Throughout my childhood, I rode horses and competed in horse shows (if you’ve ever seen the wonderful movie Best in Show, you’ll have a fairly good idea of what the horse-show world is like—just swap out the dogs for horses in your mind’s eye).  In a nutshell, the horses and riders go around an arena with the action dictated by the calls of a judge. While I felt a rhythm once my horse was well into a trot or a canter, the transitions between gaits—say from a walk to a canter or down to a trot from a canter—were a source of huge anxiety for me as I knew they were usually the point at which things could possibly go sideways in a class if I made a mistake or if my horse and I were struggling with communicating on a given day.  In other words, my success depended upon on how I handled myself and my horse in those moments of transition.

Understandably, I have found that the shift to online classes has been a rough one for many of the girls I work with, and I’ve noticed it has a lot to do with transitions—or really the lack thereof.  I have had a whole lot of girls on my hands who have tried to get all their academic work for the day done in one sitting, and it’s been leaving them feeling strung out, exhausted, anxious, and overwhelmed.  The more I thought about what was going on, the more I appreciated where they were coming from—not only was it that the quicker they got their work done, the more free time they’d have, but also that the natural transitions in their day have disappeared.  No longer is there a car or bus ride to and from school or a bell signaling time to get up and move to the next class or lunch. And all that lost transition time is so valuable for so many reasons.

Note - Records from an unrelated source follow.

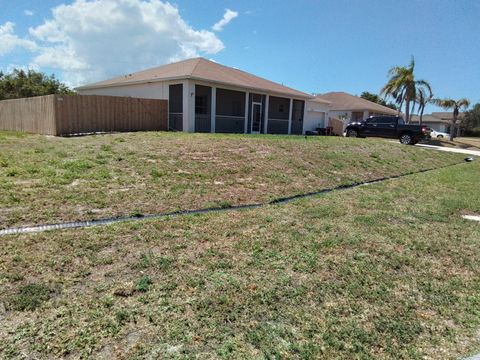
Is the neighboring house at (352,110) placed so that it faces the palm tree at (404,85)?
yes

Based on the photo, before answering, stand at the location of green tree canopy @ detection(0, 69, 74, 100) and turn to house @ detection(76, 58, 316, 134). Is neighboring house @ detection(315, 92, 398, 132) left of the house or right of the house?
left

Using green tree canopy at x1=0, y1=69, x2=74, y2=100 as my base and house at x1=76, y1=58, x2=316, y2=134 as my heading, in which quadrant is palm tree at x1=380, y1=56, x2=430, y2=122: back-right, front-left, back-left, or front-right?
front-left

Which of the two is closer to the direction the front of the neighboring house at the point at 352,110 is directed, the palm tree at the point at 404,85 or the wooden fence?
the palm tree

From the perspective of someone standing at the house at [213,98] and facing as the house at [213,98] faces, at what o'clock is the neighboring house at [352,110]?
The neighboring house is roughly at 9 o'clock from the house.

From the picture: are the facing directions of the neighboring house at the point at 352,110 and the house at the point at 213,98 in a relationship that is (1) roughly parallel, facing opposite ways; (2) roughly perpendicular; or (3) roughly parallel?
roughly parallel

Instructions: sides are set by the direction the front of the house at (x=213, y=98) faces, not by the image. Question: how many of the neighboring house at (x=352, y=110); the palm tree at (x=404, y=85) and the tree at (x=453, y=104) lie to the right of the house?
0

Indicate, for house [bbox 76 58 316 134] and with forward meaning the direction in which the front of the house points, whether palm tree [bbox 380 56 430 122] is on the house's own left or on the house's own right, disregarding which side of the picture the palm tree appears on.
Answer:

As a result, I find myself having lots of conversations about chunking time and tasks towards completing a goal/assignment and encouraging all my clients to build lots of breaks into their day.  One tried and true method I talk about is creating a to-do list and then breaking each task into the smallest, most manageable pieces until you’ve reached a palatable starting point. Another, based upon The Pomodoro Technique ®, is to set a timer for a chunk of work time (perhaps 30 minutes or so) followed by a timed break of about 5 minutes spent away from the space where you have been working (and also away from all the screens).  I also encourage girls to incorporate things that speak to their five senses during their breaks, perhaps a bite of something delicious or a dance like nobody’s watching to your favorite tune.

And finally, as one of my trainers used to so wonderfully do when he would say, “That’ll do, pig,” as he pat my horse on the rump when we came out of the arena at the end of a class, please take some time at the end of the day to recognize what a beautiful job you are doing through all of this, regardless of the color of the ribbon, the grade on the paper, or what does or doesn’t get done at the end of the day.